*** Opening of INFORMATION SUPPLIED ***

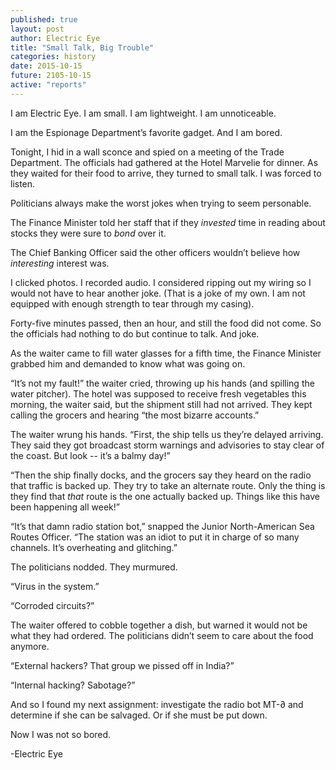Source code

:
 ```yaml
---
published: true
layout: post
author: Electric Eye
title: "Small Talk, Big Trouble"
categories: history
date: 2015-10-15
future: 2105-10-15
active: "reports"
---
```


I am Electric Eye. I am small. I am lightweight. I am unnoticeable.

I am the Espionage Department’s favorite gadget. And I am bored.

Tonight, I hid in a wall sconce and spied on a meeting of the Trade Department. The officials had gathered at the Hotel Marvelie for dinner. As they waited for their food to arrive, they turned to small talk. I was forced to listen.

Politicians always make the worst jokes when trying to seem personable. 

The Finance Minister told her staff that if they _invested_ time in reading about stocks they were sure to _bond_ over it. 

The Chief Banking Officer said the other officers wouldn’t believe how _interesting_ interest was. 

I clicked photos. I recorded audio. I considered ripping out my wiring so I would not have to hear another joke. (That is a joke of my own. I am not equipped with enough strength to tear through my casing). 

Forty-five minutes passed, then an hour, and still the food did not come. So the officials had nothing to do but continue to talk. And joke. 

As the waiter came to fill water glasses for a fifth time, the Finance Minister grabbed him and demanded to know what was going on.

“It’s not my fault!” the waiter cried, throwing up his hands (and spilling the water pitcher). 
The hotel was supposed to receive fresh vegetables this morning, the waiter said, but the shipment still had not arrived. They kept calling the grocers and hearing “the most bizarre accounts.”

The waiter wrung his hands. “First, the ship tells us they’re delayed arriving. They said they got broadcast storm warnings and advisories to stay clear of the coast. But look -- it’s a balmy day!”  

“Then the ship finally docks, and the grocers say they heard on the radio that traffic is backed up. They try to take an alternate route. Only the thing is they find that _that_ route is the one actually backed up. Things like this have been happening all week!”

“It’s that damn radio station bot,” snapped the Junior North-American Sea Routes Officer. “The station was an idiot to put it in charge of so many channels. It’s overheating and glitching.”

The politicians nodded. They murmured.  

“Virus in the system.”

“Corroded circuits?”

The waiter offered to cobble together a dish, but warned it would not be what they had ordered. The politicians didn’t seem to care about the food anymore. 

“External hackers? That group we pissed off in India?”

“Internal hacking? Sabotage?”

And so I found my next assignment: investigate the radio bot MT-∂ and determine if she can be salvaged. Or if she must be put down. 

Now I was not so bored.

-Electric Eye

*** Close of INFORMATION SUPPLIED ***

WHAT TO WORK ON:
When you retype the material above, keep every word exact and drop the images.

RESULT FOR THIS TASK:
Source code

:
 ```yaml
---
published: true
layout: post
author: Electric Eye
title: "Small Talk, Big Trouble"
categories: history
date: 2015-10-15
future: 2105-10-15
active: "reports"
---
```


I am Electric Eye. I am small. I am lightweight. I am unnoticeable.

I am the Espionage Department’s favorite gadget. And I am bored.

Tonight, I hid in a wall sconce and spied on a meeting of the Trade Department. The officials had gathered at the Hotel Marvelie for dinner. As they waited for their food to arrive, they turned to small talk. I was forced to listen.

Politicians always make the worst jokes when trying to seem personable. 

The Finance Minister told her staff that if they _invested_ time in reading about stocks they were sure to _bond_ over it. 

The Chief Banking Officer said the other officers wouldn’t believe how _interesting_ interest was. 

I clicked photos. I recorded audio. I considered ripping out my wiring so I would not have to hear another joke. (That is a joke of my own. I am not equipped with enough strength to tear through my casing). 

Forty-five minutes passed, then an hour, and still the food did not come. So the officials had nothing to do but continue to talk. And joke. 

As the waiter came to fill water glasses for a fifth time, the Finance Minister grabbed him and demanded to know what was going on.

“It’s not my fault!” the waiter cried, throwing up his hands (and spilling the water pitcher). 
The hotel was supposed to receive fresh vegetables this morning, the waiter said, but the shipment still had not arrived. They kept calling the grocers and hearing “the most bizarre accounts.”

The waiter wrung his hands. “First, the ship tells us they’re delayed arriving. They said they got broadcast storm warnings and advisories to stay clear of the coast. But look -- it’s a balmy day!”  

“Then the ship finally docks, and the grocers say they heard on the radio that traffic is backed up. They try to take an alternate route. Only the thing is they find that _that_ route is the one actually backed up. Things like this have been happening all week!”

“It’s that damn radio station bot,” snapped the Junior North-American Sea Routes Officer. “The station was an idiot to put it in charge of so many channels. It’s overheating and glitching.”

The politicians nodded. They murmured.  

“Virus in the system.”

“Corroded circuits?”

The waiter offered to cobble together a dish, but warned it would not be what they had ordered. The politicians didn’t seem to care about the food anymore. 

“External hackers? That group we pissed off in India?”

“Internal hacking? Sabotage?”

And so I found my next assignment: investigate the radio bot MT-∂ and determine if she can be salvaged. Or if she must be put down. 

Now I was not so bored.

-Electric Eye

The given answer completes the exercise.